→ **INFORMATION SHOWN**:
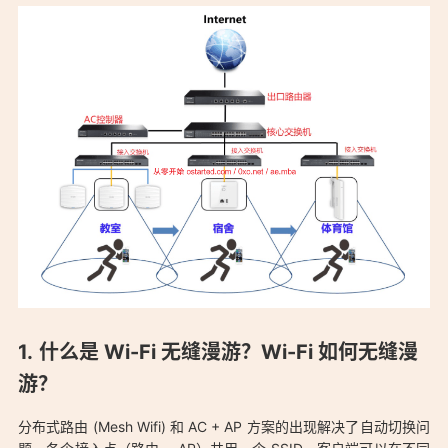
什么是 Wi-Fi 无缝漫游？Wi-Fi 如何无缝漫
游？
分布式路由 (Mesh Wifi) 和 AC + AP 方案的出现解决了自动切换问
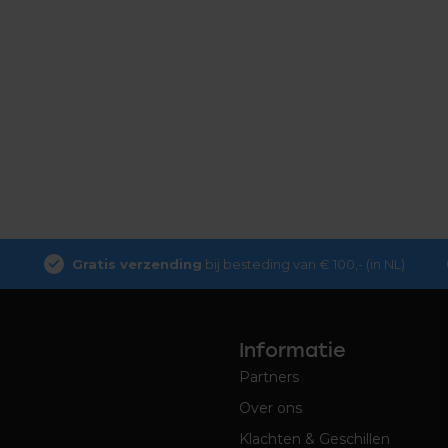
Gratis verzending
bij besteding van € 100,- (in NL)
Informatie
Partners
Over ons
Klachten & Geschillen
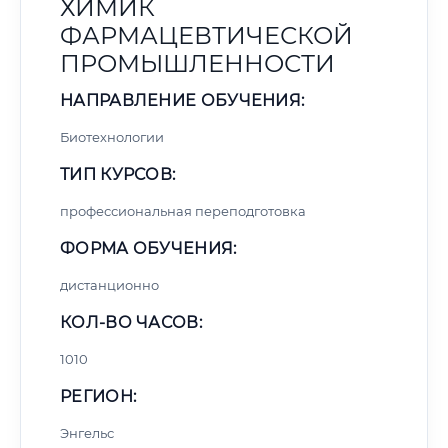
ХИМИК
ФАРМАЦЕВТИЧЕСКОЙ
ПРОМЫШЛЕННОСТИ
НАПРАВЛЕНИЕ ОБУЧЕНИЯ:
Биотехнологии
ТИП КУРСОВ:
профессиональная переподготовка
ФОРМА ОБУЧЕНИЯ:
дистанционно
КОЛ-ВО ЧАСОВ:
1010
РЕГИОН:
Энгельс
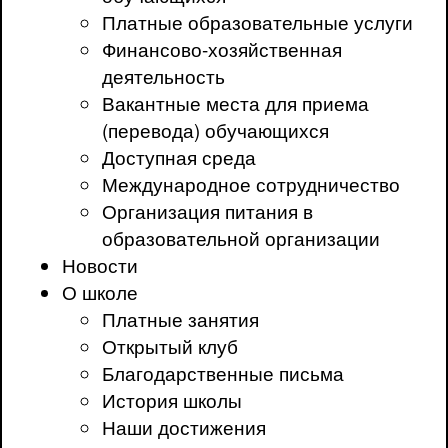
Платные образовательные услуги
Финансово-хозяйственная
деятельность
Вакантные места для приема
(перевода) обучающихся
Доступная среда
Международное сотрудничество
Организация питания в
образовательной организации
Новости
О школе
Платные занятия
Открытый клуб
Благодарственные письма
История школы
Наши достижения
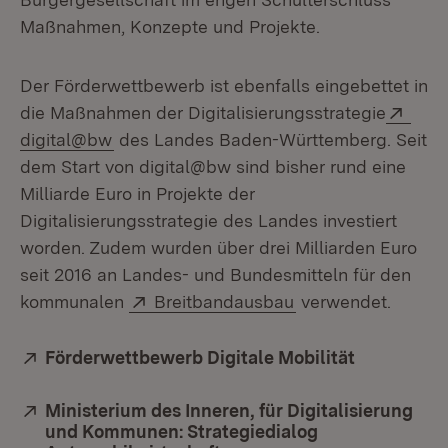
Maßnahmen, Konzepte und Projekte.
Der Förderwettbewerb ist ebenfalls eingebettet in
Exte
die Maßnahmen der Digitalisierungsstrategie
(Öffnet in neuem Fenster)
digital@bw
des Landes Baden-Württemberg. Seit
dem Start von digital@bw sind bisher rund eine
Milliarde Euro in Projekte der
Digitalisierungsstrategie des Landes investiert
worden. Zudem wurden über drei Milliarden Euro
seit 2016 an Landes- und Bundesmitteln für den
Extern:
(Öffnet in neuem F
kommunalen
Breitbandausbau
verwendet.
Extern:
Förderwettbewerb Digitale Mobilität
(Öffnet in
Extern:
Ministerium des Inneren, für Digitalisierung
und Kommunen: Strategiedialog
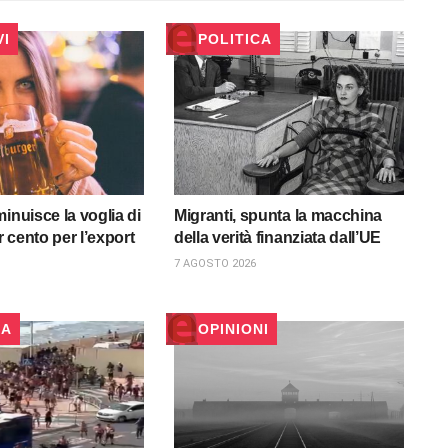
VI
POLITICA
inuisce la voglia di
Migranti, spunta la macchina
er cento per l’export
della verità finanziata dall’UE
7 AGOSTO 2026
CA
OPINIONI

→ **PROBLEM TO WORK ON**:
Pictures stay out of the copy. Reproduce exactly the lines from the one containing "Breitbandausbau" through the last line of the records above, both included.

→ **RESULT OF THIS EXERCISE**:
Breitbandausbau
verwendet.
Extern:
Förderwettbewerb Digitale Mobilität
(Öffnet in
Extern:
Ministerium des Inneren, für Digitalisierung
und Kommunen: Strategiedialog
VI
POLITICA
inuisce la voglia di
Migranti, spunta la macchina
er cento per l’export
della verità finanziata dall’UE
7 AGOSTO 2026
CA
OPINIONI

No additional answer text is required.